____ SUPPLIED DATA

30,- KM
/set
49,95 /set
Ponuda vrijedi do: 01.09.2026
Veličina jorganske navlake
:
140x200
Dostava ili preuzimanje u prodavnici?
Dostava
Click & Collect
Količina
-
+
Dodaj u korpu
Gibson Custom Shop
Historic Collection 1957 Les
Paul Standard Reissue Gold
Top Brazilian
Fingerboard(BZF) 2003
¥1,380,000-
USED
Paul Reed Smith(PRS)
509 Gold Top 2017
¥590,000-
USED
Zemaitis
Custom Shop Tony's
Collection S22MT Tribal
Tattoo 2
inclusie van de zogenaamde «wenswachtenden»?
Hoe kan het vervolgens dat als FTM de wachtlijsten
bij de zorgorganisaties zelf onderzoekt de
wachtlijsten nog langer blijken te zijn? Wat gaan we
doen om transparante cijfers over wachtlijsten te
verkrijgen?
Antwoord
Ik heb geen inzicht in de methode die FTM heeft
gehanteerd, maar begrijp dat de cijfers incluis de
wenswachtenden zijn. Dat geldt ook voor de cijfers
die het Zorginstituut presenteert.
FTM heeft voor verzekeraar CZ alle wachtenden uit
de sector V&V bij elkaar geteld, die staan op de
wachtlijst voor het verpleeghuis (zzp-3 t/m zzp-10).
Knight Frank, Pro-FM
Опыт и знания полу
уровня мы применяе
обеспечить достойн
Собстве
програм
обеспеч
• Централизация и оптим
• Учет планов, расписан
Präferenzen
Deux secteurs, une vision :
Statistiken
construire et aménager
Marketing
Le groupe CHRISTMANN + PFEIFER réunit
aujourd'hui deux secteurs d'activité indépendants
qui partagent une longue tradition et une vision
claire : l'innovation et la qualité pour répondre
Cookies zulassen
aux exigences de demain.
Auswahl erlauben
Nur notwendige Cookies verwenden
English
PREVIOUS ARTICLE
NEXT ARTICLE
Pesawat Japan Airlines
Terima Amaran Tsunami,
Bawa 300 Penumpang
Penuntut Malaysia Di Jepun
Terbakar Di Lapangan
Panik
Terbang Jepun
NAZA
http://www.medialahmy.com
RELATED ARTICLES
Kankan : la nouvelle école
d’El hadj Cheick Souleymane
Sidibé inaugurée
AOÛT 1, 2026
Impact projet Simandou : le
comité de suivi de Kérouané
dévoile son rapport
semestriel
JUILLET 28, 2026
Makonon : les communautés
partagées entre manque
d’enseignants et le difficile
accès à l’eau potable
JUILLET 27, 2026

________

Look through the records for the word "Collection". Every line that has it should be copied.

Historic Collection 1957 Les
Collection S22MT Tribal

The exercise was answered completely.